Easy Driver linear actuator not moving

Good morning guys, i sa[l]vaged a captive linear actuator, tried moving it with easy driver, but i have several problems.

The actuator is a bipolar motor with step angle of 15°, winding voltage of 5v@250mA /12v@100mA.
It should work with 2.5W

When i tried using easydriver, it makes some noise, but does not move. I tried changing all the settings, reducing and increasing the delay from one step to another, going from half step to full step, it moved only once, wobbled a bit, then moved no more.

I already switched from the arduino Voltage Output to an external 12v power supply.

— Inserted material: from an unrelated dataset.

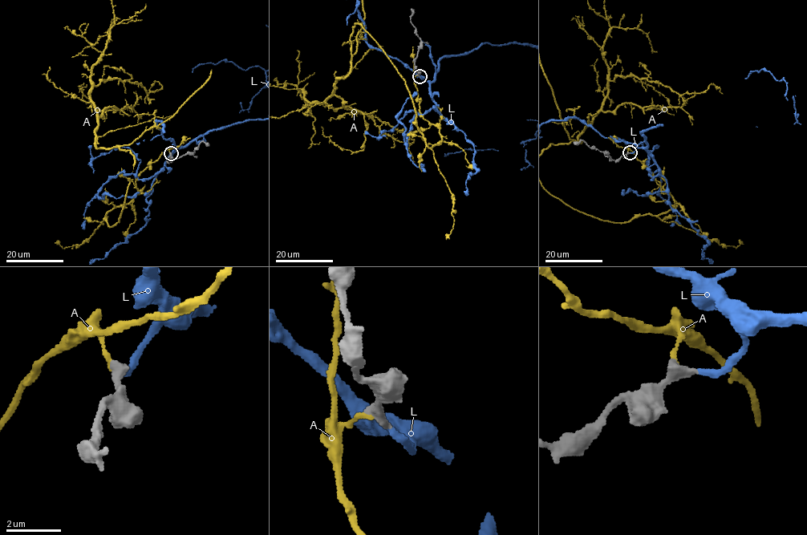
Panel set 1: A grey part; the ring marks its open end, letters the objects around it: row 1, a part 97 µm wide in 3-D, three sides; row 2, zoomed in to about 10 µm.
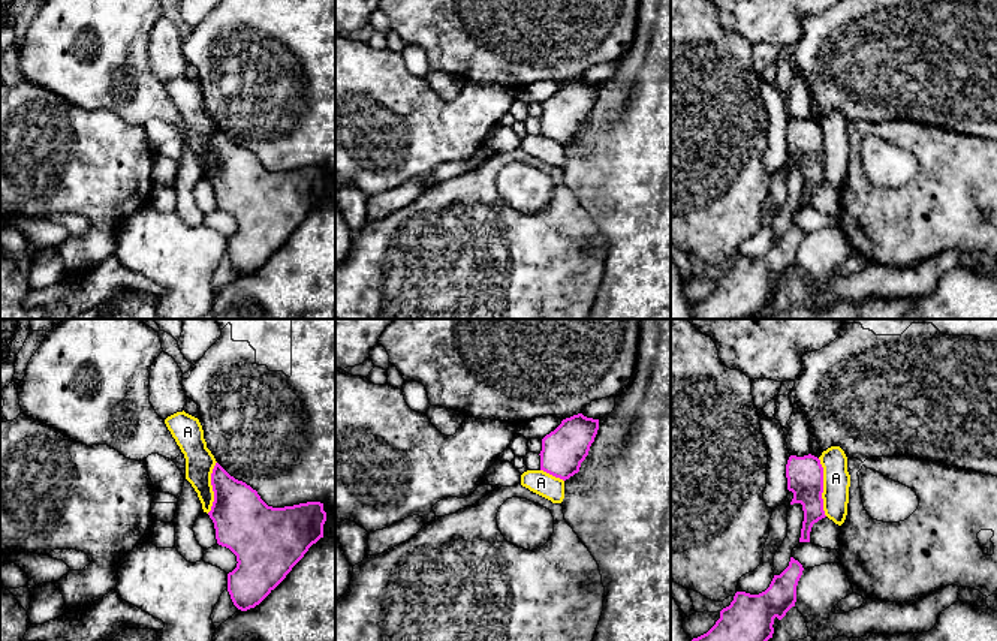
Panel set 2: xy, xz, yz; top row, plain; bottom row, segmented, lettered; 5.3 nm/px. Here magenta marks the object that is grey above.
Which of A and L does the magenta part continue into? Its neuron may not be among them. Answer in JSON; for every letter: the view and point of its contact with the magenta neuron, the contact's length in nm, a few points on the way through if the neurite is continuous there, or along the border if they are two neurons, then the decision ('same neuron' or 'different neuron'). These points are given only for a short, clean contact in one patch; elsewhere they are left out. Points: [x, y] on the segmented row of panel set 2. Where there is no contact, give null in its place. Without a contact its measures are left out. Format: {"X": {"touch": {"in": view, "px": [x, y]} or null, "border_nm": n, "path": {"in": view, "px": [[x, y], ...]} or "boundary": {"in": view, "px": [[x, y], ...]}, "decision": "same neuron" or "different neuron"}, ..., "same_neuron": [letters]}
{"A": {"touch": {"in": "yz", "px": [822, 487]}, "border_nm": 320, "boundary": {"in": "yz", "px": [[818, 459], [822, 468], [822, 509], [827, 515]]}, "decision": "different neuron"}, "L": {"touch": null, "decision": "same neuron"}, "same_neuron": ["L"]}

There are chances that i connected the pins of the motor incorrectly, and the easystepper does get hot

EDIT/UPDATE:
I managed to move it, after moving a bit manually (it seems that sometimes it gets stuck at the end or at the start of the shaft), and by putting MS1 on HIGH and MS2 on LOW, so half step mode. I also tried all the possible combination of pins, probably i missed the only working one (don't know, guys)
I managed to make it move even with steps at 900microseconds. If i go at 800 it goes wobbly again (i know it could be faster, that's why i tried 800microseconds, so i tried)

Now i'll try to power from the arduino board.

I have to ask you a question: since i noticed some grease leaking from the shaft, could it be that it lost some lubricant, so it gets stuck?

OK, I'm starting over with this comment since I just had too many thoughts while writing it. Gonna list them now:

  • If you actually have a stepper, there should be absolutely no way to wire it incorrectly in a manner that damages a fitting driver board. Steppers run on DC/Rect, so there is no such thing as a short (the output is always kinda shorted by the coil, that's by design. The driver should be able to handle that).

  • Steppers and their drivers getting warm to the touch, tho, is normal. A stepper without a heatsink, for example, can easily reach 100°C or more (not saying thats good, just normal if used incorrectly, meaning without proper thermal management).

  • If you are sure your driver is rated for the type of stepper you are using, your problem may actually be the system inself being stuck. The driver will naturally ramp up the voltage if the step isn't complete to increase torque. This - in turn or rather by basic design - leads to a linear increase in coil current. The driver will cap out eventually and just keep feeding current, heating up the system. Modern drivers should have a thermal shutdown, tho.

  • If you are not loading the system, grease shouldn't be much of an issue. The main purpouse of thick lubricant is to help the system work under load, while thin oil is usually used if something wouldn't work without lubrication at all. Lubricant leaking, however, means two things:

  • You have a hole, so water influx is a possibility

  • Something in there is pushing out that grease, which shouldn't be the case in a linear actuator

Having said that and not knowing where you got the thing from and in what condition it is, I'd not exclude the possibility of internal mechanical damage which lead to the slide getting stuck. That's just my gut, tho.

I hope I could help or at least nudge your troubleshooting in a successful direction. Happy Making!